|Geplaatst op 26 juni, 2016 om 10:40||reacties (0)|
When Pimpão's companion and master, the young Tobias, starts going to school, the dog feels sad and lonely. After all, he doesn't know what school is and that it is compulsory for young boys like Tobias to attend. So one day, he decides to leave the house and look for the boy. And so begins the adventure of Pimpão, the adopted street dog. Along the way he meets Sylvester, the wise feral tomcat, and Ni, the adventurous yet grieving kitten. Two unlikely but valuable companions, each adding their unique expertise and personality to this new unit of friends as they search for a safe place and lost family members.

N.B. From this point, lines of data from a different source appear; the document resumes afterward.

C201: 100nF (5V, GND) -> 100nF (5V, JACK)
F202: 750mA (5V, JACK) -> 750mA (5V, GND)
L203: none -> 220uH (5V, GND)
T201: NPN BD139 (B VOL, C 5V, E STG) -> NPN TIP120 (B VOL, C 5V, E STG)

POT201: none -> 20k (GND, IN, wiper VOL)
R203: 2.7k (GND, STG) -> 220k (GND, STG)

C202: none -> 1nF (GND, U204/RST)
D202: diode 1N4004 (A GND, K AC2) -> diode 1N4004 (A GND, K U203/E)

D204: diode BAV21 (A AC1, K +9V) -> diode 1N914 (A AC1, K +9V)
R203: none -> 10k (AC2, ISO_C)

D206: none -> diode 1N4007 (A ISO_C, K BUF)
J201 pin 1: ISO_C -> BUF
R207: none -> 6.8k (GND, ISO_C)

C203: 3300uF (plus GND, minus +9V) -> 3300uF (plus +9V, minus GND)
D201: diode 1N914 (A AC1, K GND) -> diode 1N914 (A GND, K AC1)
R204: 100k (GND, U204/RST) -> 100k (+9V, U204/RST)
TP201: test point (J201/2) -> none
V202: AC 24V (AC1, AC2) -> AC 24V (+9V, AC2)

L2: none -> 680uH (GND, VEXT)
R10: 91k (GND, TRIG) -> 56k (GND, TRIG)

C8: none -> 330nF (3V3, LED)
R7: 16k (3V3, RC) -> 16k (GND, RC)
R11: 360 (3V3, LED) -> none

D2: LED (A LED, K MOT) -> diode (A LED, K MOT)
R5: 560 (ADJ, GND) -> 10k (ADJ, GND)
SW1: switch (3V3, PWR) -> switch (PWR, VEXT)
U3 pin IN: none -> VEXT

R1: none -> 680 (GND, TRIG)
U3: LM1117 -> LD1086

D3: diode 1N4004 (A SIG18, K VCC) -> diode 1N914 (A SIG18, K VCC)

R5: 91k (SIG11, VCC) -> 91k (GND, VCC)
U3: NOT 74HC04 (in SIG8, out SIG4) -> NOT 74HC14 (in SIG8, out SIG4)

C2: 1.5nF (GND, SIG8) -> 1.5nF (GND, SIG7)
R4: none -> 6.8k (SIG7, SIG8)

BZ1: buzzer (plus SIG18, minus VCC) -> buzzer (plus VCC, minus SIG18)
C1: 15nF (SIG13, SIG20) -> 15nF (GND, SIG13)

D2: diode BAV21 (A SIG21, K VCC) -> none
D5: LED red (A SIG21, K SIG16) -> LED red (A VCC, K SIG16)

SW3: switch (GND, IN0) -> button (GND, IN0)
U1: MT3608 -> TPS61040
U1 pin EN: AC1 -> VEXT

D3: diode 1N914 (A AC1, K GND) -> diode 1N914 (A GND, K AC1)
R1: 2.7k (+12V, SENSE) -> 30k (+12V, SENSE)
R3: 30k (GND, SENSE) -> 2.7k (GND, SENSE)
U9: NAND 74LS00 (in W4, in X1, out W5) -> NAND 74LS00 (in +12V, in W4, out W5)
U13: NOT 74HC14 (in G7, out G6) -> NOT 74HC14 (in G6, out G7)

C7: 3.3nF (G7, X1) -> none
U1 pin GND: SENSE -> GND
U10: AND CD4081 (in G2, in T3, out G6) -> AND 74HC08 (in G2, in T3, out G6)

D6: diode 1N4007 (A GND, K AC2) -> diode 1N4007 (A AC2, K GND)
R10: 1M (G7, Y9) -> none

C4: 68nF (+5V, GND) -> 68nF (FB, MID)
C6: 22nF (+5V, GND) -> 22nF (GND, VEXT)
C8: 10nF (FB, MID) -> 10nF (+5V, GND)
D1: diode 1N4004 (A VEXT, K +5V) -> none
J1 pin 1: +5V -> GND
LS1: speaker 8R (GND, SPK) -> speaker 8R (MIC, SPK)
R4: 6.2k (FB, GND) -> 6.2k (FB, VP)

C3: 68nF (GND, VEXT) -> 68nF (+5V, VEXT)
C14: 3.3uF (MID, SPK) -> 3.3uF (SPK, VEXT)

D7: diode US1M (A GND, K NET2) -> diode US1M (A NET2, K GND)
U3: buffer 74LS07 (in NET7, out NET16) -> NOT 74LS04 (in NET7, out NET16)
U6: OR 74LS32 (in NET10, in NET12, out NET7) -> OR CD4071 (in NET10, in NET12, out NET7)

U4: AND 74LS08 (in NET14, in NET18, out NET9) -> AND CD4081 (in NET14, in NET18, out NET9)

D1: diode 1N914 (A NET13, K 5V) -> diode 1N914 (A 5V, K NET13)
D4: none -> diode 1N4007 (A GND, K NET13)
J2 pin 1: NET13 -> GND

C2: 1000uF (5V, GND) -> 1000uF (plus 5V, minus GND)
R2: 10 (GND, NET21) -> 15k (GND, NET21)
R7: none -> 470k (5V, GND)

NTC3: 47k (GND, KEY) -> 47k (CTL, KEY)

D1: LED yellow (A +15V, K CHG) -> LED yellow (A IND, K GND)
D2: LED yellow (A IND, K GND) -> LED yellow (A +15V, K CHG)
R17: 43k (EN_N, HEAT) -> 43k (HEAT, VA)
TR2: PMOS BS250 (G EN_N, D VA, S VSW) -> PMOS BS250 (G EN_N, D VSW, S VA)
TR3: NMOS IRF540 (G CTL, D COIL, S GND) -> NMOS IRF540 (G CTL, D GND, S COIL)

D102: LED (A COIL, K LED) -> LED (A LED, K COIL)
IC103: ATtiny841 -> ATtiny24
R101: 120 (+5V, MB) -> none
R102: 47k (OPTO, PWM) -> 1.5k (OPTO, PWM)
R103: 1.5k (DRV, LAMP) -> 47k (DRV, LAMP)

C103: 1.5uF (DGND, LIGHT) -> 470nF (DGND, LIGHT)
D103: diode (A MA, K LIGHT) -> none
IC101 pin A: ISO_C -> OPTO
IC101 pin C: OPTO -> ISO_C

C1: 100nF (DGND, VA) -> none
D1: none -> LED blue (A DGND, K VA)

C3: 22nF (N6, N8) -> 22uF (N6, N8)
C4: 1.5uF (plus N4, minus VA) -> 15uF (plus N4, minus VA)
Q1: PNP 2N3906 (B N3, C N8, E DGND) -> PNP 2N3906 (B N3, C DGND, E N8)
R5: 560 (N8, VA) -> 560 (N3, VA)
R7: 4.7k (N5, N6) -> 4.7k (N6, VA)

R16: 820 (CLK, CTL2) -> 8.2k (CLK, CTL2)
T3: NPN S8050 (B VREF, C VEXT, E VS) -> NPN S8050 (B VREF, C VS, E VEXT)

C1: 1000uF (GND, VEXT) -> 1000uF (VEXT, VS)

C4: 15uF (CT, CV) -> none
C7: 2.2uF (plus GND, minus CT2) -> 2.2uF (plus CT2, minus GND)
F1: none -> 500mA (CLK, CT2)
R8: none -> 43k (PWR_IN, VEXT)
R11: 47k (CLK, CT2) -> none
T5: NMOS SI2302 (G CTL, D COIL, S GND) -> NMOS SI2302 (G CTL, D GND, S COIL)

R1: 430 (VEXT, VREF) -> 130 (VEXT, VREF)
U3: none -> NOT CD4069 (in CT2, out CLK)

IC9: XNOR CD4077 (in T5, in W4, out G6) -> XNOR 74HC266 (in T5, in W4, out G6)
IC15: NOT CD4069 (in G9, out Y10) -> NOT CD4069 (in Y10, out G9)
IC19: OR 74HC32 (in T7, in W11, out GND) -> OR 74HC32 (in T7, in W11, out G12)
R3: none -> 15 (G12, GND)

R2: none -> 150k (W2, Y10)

I feel a bit sad that Pimpão did not make more of an effort to persuade his new friends to find Tobias at school. Instead, and at Sylvester's advice, he agrees to visit the friendly animal shelter, thereby risking never seeing Tobias again. Luckily, all turns out well.
Susana Machado cleverly uses her knowledge of cats and dogs in general, and of street animals and their plight in particular, to create a heartwarming story of friendship, survival, and duty, that kids can easily identify with. In the end, even Sylvester, with a little help from his lady friend, Estrella, understands it may be best to get “the snip” as long as his freedom is not impaired for too long. After all, he is way too old and streetwise to change his ways now. Just how uncomfortable can a little earring be?
As I am the lucky owner of, amongst other animals, 14 street dogs, and 1 street cat called Pipoca, the picture storybook Pimpão immediately appealed to me. Written by Susana Machado. Illustrated by Tania Silva. Foreword by Ana Galvão. The proceeds from sales of this book go towards helping street dogs in Portugal. Available in Portuguese.
Corine Timmer, 26th June 2016
|Geplaatst op 29 maart, 2016 om 13:00||reacties (0)|
In a small bookshop in Den Bosch I noticed this picture book. An hilarious account of a dog 's perspective of the world around him, in particular his carer. The text and illustrations complement each other perfectly. Suitable for young and old. Originally written in English ( Don't call me Coochie Pooh!)